Soulstyler: Using Large Language Model to Guide Image Style Transfer for Target Object

Junhao Chen,Peng Rong,Jingbo Sun,Chao Li,Xiang Li,Hongwu Lv
2023-11-29
Abstract:Image style transfer occupies an important place in both computer graphics and computer vision. However, most current methods require reference to stylized images and cannot individually stylize specific objects. To overcome this limitation, we propose the "Soulstyler" framework, which allows users to guide the stylization of specific objects in an image through simple textual descriptions. We introduce a large language model to parse the text and identify stylization goals and specific styles. Combined with a CLIP-based semantic visual embedding encoder, the model understands and matches text and image content. We also introduce a novel localized text-image block matching loss that ensures that style transfer is performed only on specified target objects, while non-target regions remain in their original style. Experimental results demonstrate that our model is able to accurately perform style transfer on target objects according to textual descriptions without affecting the style of background regions. Our code will be available at <a class="link-external link-https" href="https://github.com/yisuanwang/Soulstyler" rel="external noopener nofollow">this https URL</a>.
Computer Vision and Pattern Recognition,Artificial Intelligence
What problem does this paper attempt to address?
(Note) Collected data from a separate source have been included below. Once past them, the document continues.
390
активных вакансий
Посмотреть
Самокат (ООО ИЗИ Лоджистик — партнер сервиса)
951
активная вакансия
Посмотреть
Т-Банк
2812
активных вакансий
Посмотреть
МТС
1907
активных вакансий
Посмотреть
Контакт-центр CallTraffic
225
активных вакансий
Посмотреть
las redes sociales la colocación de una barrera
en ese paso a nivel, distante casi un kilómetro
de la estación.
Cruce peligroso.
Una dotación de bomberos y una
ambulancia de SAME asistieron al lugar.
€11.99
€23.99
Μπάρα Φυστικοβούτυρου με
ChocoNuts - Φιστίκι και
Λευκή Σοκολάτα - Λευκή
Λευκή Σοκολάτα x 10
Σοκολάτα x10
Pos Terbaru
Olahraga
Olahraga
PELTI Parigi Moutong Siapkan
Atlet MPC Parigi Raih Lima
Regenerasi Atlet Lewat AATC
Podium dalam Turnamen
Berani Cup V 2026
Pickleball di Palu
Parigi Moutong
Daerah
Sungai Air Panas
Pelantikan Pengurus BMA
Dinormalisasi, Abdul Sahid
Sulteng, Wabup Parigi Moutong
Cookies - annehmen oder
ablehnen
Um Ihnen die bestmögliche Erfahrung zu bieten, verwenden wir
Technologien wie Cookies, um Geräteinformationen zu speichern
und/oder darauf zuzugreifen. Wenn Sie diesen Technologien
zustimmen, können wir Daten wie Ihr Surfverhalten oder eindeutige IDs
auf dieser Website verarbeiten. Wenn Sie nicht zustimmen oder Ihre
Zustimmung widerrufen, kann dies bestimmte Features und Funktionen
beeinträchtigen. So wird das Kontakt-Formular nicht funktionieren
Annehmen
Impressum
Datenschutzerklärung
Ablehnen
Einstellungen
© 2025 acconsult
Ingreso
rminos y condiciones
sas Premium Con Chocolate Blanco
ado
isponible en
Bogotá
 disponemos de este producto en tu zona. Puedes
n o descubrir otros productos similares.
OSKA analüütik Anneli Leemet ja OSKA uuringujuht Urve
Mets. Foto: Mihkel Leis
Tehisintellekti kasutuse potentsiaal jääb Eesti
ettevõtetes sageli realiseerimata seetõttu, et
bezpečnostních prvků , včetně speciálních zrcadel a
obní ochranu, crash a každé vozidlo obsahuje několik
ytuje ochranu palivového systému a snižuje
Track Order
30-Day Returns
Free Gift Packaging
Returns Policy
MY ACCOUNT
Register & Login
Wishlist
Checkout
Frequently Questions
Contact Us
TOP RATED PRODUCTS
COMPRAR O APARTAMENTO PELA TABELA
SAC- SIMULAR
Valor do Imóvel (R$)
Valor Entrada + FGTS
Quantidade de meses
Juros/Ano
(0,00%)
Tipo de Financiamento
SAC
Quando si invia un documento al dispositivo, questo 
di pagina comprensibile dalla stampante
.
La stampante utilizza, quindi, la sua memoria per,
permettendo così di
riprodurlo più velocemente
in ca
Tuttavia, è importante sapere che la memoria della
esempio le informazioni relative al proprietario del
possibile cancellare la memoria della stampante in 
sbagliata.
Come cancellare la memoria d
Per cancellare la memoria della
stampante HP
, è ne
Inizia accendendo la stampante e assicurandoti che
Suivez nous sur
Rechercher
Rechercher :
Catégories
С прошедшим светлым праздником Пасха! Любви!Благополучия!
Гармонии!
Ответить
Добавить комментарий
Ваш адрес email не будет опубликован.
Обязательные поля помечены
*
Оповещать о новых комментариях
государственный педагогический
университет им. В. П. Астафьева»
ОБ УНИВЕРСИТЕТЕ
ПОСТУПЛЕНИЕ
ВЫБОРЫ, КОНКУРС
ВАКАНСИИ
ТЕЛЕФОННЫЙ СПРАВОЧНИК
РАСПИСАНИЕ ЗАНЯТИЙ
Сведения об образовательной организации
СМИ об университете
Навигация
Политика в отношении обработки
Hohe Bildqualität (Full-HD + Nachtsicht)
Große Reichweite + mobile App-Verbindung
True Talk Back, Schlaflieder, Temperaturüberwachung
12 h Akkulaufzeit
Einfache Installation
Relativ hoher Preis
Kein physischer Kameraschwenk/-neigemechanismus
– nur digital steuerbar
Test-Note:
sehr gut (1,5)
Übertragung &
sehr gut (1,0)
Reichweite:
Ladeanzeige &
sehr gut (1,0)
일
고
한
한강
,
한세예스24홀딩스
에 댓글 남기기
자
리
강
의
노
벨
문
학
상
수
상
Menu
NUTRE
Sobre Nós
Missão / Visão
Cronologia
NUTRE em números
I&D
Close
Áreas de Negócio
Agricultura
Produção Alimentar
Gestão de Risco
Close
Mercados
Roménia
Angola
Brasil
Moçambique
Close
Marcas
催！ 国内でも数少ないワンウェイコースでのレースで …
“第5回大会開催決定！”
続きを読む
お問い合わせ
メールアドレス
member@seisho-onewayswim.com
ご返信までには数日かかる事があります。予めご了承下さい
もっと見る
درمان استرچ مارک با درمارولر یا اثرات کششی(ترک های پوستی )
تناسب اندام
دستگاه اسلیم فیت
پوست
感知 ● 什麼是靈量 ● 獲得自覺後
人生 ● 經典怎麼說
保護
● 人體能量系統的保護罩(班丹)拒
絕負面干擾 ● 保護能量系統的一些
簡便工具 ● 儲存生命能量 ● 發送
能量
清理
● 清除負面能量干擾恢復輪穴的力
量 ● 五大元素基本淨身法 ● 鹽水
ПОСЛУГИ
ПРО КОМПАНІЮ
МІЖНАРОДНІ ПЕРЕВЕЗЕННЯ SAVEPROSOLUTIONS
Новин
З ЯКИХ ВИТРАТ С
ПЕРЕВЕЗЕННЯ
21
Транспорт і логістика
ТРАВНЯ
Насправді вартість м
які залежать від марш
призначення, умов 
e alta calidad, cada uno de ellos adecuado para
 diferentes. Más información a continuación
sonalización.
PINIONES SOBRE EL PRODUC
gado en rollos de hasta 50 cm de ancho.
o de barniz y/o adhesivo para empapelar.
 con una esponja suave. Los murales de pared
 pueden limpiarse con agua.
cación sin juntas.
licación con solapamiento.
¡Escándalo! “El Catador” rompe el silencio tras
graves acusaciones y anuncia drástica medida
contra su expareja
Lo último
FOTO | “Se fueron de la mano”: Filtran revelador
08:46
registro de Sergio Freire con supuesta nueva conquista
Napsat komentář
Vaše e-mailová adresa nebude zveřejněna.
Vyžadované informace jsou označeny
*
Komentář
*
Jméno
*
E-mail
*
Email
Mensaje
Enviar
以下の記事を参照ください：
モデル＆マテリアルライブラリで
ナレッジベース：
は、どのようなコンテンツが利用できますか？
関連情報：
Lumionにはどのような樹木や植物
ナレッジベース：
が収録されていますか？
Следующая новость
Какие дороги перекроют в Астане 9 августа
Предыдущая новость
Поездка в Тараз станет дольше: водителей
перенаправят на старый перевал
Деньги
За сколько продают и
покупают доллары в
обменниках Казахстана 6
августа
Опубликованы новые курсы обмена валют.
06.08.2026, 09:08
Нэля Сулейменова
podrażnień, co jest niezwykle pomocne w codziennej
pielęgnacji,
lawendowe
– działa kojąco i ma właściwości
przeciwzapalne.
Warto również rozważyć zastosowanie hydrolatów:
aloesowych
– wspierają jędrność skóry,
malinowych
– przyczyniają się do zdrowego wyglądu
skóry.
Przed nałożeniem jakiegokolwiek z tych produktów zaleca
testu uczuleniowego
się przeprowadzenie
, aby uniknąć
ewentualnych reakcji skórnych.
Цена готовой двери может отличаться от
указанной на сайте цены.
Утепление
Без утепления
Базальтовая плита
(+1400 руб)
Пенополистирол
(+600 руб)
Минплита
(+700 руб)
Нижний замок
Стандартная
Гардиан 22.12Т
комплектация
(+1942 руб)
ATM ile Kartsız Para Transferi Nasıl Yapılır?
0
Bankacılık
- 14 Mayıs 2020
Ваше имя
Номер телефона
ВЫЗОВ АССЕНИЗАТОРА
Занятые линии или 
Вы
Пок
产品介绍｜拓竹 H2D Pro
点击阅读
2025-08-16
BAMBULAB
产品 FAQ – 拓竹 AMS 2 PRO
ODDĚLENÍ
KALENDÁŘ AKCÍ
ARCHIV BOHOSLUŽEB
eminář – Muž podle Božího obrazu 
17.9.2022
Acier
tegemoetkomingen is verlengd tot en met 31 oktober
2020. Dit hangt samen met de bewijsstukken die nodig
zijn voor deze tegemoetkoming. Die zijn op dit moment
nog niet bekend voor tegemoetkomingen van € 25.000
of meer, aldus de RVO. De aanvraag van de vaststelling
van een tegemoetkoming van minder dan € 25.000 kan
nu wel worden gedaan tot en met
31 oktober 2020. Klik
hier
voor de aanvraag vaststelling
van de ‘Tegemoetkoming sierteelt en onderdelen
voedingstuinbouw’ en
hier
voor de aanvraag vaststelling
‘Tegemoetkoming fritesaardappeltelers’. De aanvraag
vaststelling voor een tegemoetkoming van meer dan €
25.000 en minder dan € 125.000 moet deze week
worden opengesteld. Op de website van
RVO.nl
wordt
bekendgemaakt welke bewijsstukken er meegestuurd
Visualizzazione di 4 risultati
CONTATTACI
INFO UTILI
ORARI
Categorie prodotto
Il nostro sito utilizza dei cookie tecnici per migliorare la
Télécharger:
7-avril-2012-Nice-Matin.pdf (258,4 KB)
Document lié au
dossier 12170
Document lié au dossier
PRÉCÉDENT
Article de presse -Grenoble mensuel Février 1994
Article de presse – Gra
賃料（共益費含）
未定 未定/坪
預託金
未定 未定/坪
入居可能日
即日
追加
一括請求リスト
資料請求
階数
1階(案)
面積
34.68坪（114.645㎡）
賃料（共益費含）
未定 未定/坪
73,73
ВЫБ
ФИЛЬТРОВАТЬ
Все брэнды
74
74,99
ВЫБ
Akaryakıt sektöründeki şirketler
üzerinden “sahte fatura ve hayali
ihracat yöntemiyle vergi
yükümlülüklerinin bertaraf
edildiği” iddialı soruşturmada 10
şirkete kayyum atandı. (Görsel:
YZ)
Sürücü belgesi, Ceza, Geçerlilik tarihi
The paper proposes a new framework called Soulstyler, aimed at addressing specific issues in the field of image style transfer. Specifically, most existing image style transfer methods require a reference stylized image and find it difficult to independently stylize specific objects within an image. To overcome this limitation, the researchers developed the Soulstyler framework, which allows users to guide the stylization process of specific objects in an image through simple text descriptions. The main features of Soulstyler include: 1. **Combining large language models with visual encoders**: Soulstyler utilizes large language models (such as GPT-4 and LLAMA-2) to parse text input, identify stylization targets, and specific styles. At the same time, it employs a CLIP-based semantic visual embedding encoder to understand and match the content of text and images. 2. **Localized text-image patch matching loss function**: This innovation ensures that style transfer is executed only on the specified target objects, while non-target areas retain their original style. 3. **Experimental results**: The paper demonstrates that Soulstyler can accurately perform style transfer on specific objects based on text descriptions without affecting the style of the background areas. This proves the model's effectiveness and flexibility in practical applications. In summary, Soulstyler brings significant advancements to the field of image style transfer, particularly in the precise control of stylized objects, providing new tools and technical support for digital art creation, personalized content generation, and other fields.